Today I saw Iron Man and then, right after that, Death Note. The former is a big-budget Hollywood film made from a superhero comic book. This is so common these days as to be a cliche – Batman, Superman, Spiderman, Iron Man. The list goes on and on. I’m half expecting to see a Hollywood superhero film about Renderman. Oh wait, that’s The Incredibles. OK, never mind.
Yes, Iron Man was very well done and even well acted (any film with Robert Downey Jr. and Jeff Bridges in lead roles is going to be well acted). But it followed certain extremely exacting rules for such films that limited its appeal. Foremost among these rules is that it must be thuddingly obvious to the audience who the bad guy is, long before anybody in the movie does.
In fact, there is a clause in the director’s contract that states that after the bad guy has shown up on screen, if even one second of film passes through the projector before the entire audience has figured out both who he is and the nature of his fiendish plan, then the film’s producers are entitled to take the director out back and shoot him dead with a single bullet to the head.
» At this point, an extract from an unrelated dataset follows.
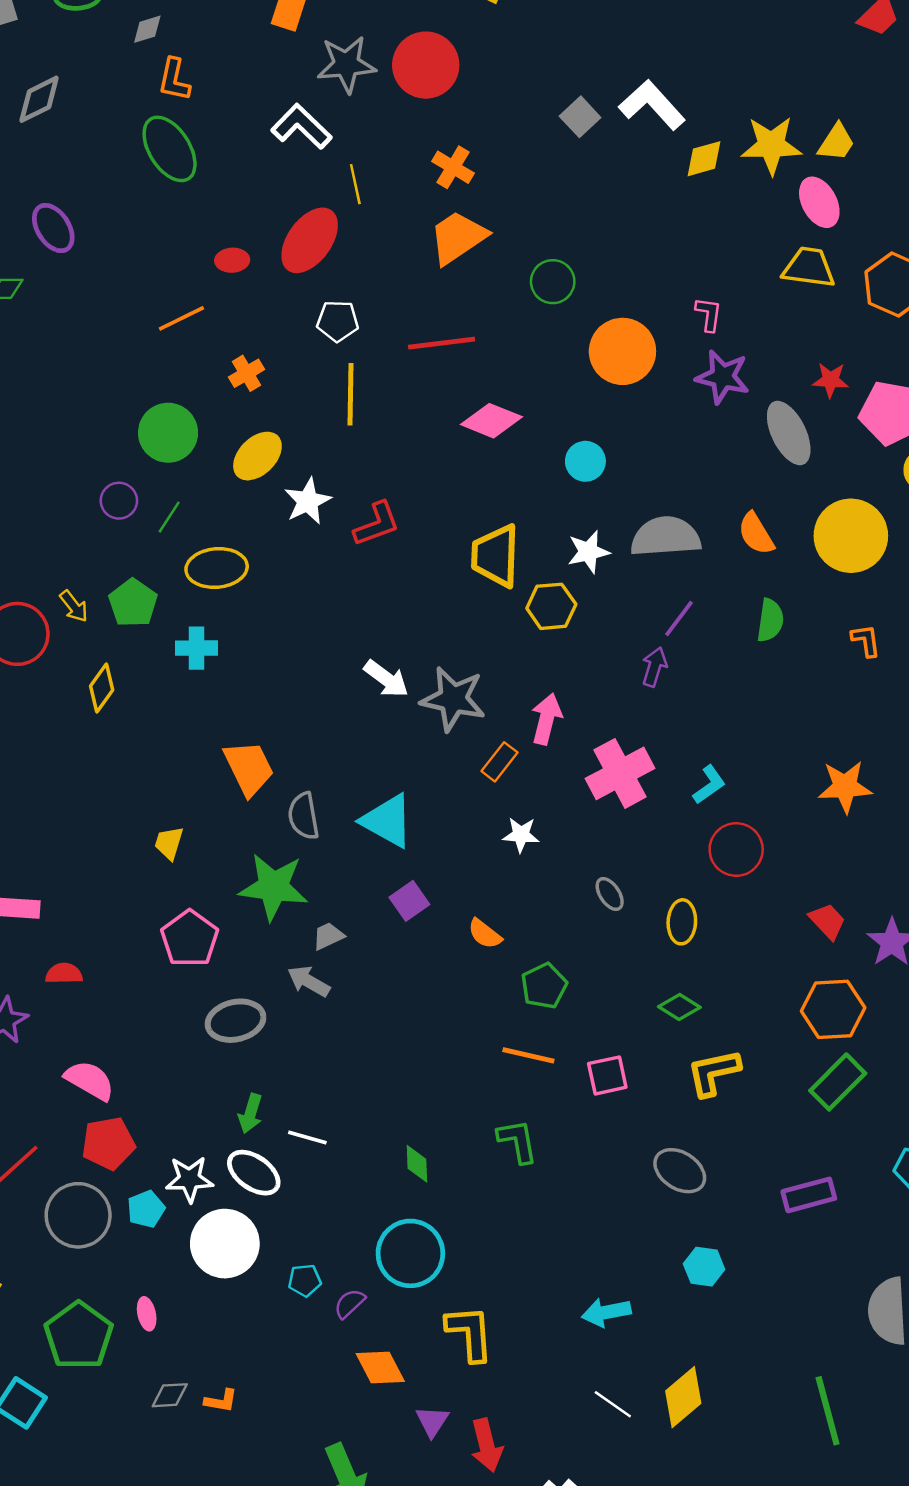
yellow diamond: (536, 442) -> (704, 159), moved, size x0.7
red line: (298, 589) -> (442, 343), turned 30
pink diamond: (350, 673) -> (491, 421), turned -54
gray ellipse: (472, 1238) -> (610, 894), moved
In Hollywood this is called a “mercy killing”. Fortunately, no director of such a film has ever been so brave or foolhardy as to try to respect the audience’s intelligence, so the situation has never come up.
There is a quality about well made comics, a kind of delightful fragmentation of time that is rarely captured on the big screen – mainly involving the implicit storytelling that goes on between the panels, which both Will Eiisner and Scott McCloud have both discussed quite wonderfully. This is not at all the same as montage in filmmaking, because in a comic book (or graphic novel if you want your work to be reviewed in The New York Times) the reader sees multiple panels simultaneously, and so different kinds of rhythm and resonance are possible.
There is another medium that is just beginning to loom in cultural importance – the medium of computer games. In spite of its mostly impressive computer graphic effects, Iron Man has absolutely nothing to do with computer games. The movie tells the audience to sit back and relax, while the by-the-numbers plot goes through its thudding paces – occasionally pausing just long enough to smash the audience upon the head with a massive sledge hammer labeled “This is what is going to happen next.”
In contrast, the second film I saw today, although adopted from a series of comic books (Japanese Manga actually), is very much a child of the age of computer games. The source comic books – the Death Note series is wildly popular in Japan – are structured like an ongoing computer game. Ostensibly it is a supernatural thriller about a young man who kills people under the influence of an otherworldly demon, but its formal structure is something else entirely.
As the film begins, a series of rules is laid out, and then some characters proceed to test those rules, pushing the rules to their limit, while other characters try to work out the rules and respond strategically. The screenplay invites the audience in on this game, and gives it plenty of opporunities to try to figure out what’s going on, who is bluffing whom, and what might be coming next. Like a good game, the rules are clear, the challenges progress in difficulty, and the audience is drawn into an entire way of thinking and problem solving.
The thing that struck me is how Death Note trusts its audience, and never plays down to them. The mostly teenage audience members around me were completely into this; it was obvious they were all having a great time. Perhaps we are seing something new: nonlinear interactive media starting to change the nature of storytelling.